Start by creating a HttpTriggered Azure Function. When the function is created, we change the input to only accept POST and then we ensure that refactoring is easier supported by using nameof to name the function.

using System.Threading.Tasks;
using Microsoft.AspNetCore.Mvc;
using Microsoft.Azure.WebJobs;
using Microsoft.Azure.WebJobs.Extensions.Http;
using Microsoft.AspNetCore.Http;
using Microsoft.Extensions.Logging;
using Newtonsoft.Json;

namespace CreateProfile
{
    public static class CreateProfileFunctions
    {
        [FunctionName(nameof(CreateProfile))]
        public static async Task<IActionResult> CreateProfile(
            [HttpTrigger(AuthorizationLevel.Anonymous, "post", Route = "v1/profile")] HttpRequest req,
            ILogger log)
        {

            var formdata = await req.ReadFormAsync();

            string name = formdata["name"];
            string[] interests = JsonConvert.DeserializeObject<string[]>( formdata["interests"]);

            var image = req.Form.Files["file"];

            // do stuff with data.....

            return name != null
                ? (ActionResult)new OkObjectResult($"Thank you")
                : new BadRequestObjectResult("Sorry didn't get it all....");
        }
    }
}

So what's going on here? First I've change the route of the trigger to v1/profile, this will result in a final endpoint as http://localhost:7071/api/v1/profile if you're running local.

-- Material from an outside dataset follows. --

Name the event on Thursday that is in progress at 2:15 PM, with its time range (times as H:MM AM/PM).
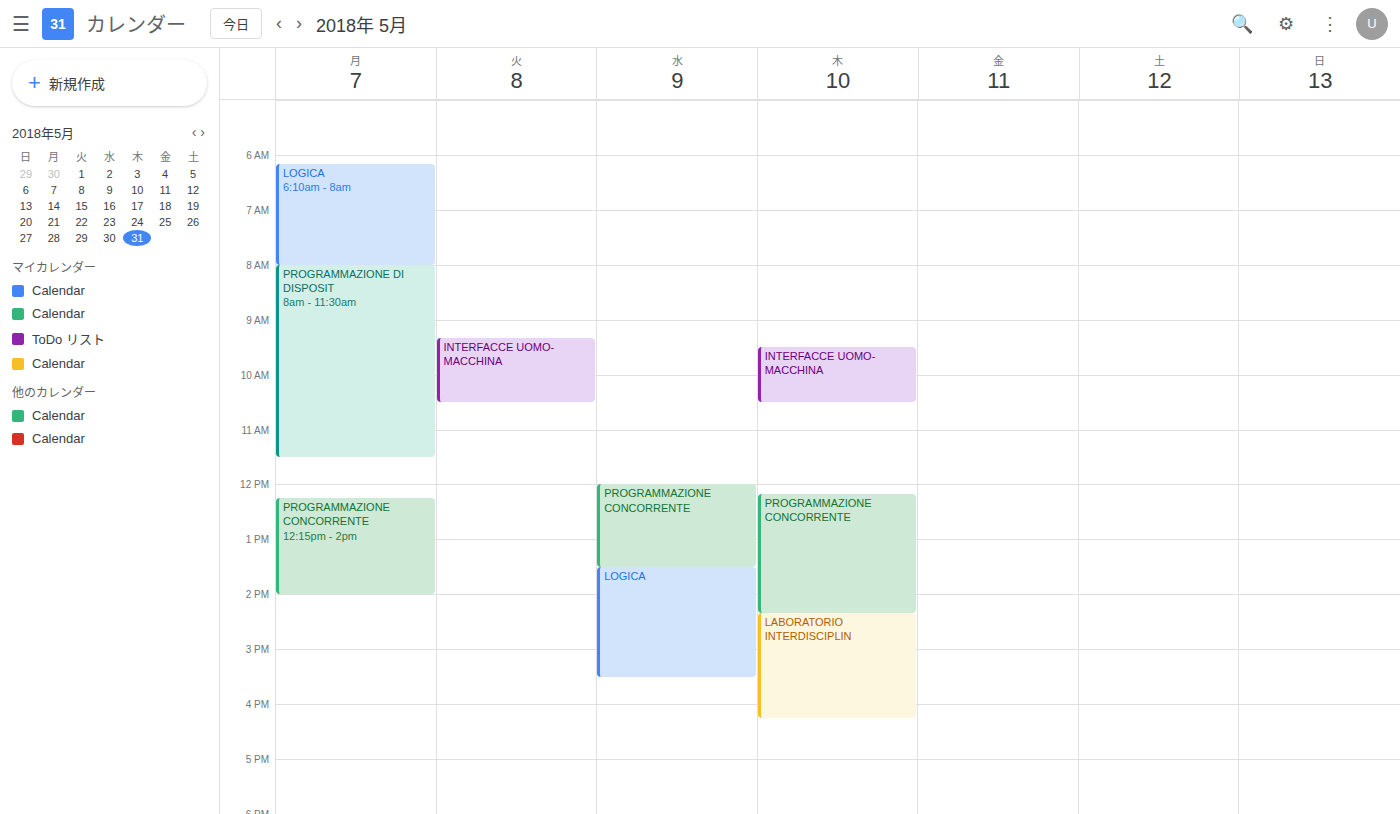
"PROGRAMMAZIONE CONCORRENTE", 12:10 PM to 2:20 PM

Next up is reading TEXT data from the request. This can be either async or sync, I used ReadFormAsync in this example. After reading the formdata, we can simply access it by its key(s), we defined in the request or by its index. In a real world scenario you should make some checking, which is also supported.  Reading a field can be done like this.

string name = formdata["name"];

The "interests" data can be read like this, using Newtonsoft.Json

string[] interests = JsonConvert.DeserializeObject<string[]>( formdata["interests"]);

Finally we need to read the image data. As the request is multipart, we got both the image and data in a single request. This means we can now access the image from the Form using its Files property.

var image = req.Form.Files["file"];

Once again I'm using the key name file from the request to access the image. Once the image is read we can see all its details.

Image file details

That's all there is to reading multipart data with an Azure Function.